**EXTRAIT DU DOCUMENT:**
::::::::::

Le directeur de la CIA, Ratcliffe, s'est rendu à La Havane, marquant un déplacement historique pour une délégation américaine. Ce voyage est particulièrement notable, puisqu'il ne s'agit que de la seconde visite officielle d'une délégation des États-Unis dans la capitale cubaine depuis la Révolution cubaine de 1959, événement qui avait conduit le pays vers un régime communiste.
Ratcliffe est porteur d'un message émanant du président Donald Trump. Selon les termes transmis, les États-Unis se disent prêts à engager des « négociations sérieuses », à condition toutefois que des « changements fondamentaux » soient opérés au sein du système politique cubain.
Cette démarche diplomatique s'inscrit dans un contexte de pression économique accrue. Depuis le mois de février, les autorités américaines bloquent activement les pétroliers destinés à ravitailler l'île. Cette stratégie d'obstruction vise explicitement à faire pression sur le gouvernement cubain pour obtenir une transformation du régime en place.

::::::::::

**DONNÉES FOURNIES:**

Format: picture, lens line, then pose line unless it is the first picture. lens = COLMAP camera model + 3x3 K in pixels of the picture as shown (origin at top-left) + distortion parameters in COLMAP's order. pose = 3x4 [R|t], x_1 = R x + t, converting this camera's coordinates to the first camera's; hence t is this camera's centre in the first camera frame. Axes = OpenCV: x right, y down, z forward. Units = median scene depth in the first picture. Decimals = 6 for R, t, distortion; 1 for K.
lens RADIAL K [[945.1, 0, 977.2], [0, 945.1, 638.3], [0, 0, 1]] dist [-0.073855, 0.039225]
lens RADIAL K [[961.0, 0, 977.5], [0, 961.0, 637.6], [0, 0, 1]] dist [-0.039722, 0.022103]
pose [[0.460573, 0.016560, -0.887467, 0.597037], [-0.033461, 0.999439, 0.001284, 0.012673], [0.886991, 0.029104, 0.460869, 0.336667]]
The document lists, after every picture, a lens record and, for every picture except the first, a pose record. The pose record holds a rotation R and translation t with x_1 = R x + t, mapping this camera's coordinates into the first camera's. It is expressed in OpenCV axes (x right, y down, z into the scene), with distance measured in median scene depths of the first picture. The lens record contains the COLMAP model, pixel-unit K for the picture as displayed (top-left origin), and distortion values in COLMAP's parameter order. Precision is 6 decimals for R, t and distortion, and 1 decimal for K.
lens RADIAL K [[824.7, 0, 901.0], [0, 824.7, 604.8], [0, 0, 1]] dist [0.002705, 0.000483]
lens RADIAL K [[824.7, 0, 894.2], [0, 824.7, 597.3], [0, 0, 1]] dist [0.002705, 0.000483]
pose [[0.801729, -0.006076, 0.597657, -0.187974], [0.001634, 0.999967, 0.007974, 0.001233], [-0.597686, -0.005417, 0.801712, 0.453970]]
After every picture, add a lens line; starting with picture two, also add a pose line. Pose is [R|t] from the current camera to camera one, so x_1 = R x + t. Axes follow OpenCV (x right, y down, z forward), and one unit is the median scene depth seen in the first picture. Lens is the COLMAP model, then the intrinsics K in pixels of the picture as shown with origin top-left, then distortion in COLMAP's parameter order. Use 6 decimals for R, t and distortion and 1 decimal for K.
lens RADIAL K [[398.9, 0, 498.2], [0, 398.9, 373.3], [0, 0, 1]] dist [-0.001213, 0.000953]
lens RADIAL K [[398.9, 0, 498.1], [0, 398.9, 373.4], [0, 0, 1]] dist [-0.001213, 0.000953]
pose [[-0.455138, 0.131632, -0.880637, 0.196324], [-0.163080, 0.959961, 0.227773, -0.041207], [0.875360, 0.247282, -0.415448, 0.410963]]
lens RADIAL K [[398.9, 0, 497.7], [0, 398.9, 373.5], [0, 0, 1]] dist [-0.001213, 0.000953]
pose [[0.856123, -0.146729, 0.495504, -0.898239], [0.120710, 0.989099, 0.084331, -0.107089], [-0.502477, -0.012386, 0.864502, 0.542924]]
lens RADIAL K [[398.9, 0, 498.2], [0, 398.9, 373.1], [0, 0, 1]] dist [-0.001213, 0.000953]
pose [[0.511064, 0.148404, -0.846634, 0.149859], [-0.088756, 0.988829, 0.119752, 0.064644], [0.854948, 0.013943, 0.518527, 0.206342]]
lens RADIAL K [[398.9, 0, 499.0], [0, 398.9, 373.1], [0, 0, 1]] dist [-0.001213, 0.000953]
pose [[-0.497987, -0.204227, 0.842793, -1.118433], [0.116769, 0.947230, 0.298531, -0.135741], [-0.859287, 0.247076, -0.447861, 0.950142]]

::::::::::

**TÂCHES À RÉALISER:**
**a.** Répondez aux questions suivantes sur l'extrait consacré à la visite du directeur de la CIA à La Havane :
(i) Dans quelle ville Ratcliffe s'est-il rendu ?
(ii) De qui émane le message dont il est porteur ?
(iii) Depuis quel mois les autorités américaines bloquent-elles les pétroliers ?
**b.** Dans l'extrait consacré à la visite du directeur de la CIA à La Havane, recopiez le passage compris entre « Cette démarche diplomatique » et « régime en place. », bornes incluses, en substituant « navires » à « pétroliers ».

**RÉSULTATS PAR TÂCHE:**
**a.**
(i) À La Havane.
(ii) Du président Donald Trump.
(iii) Depuis février.

**b.**
Cette démarche diplomatique s'inscrit dans un contexte de pression économique accrue. Depuis le mois de février, les autorités américaines bloquent activement les navires destinés à ravitailler l'île. Cette stratégie d'obstruction vise explicitement à faire pression sur le gouvernement cubain pour obtenir une transformation du régime en place.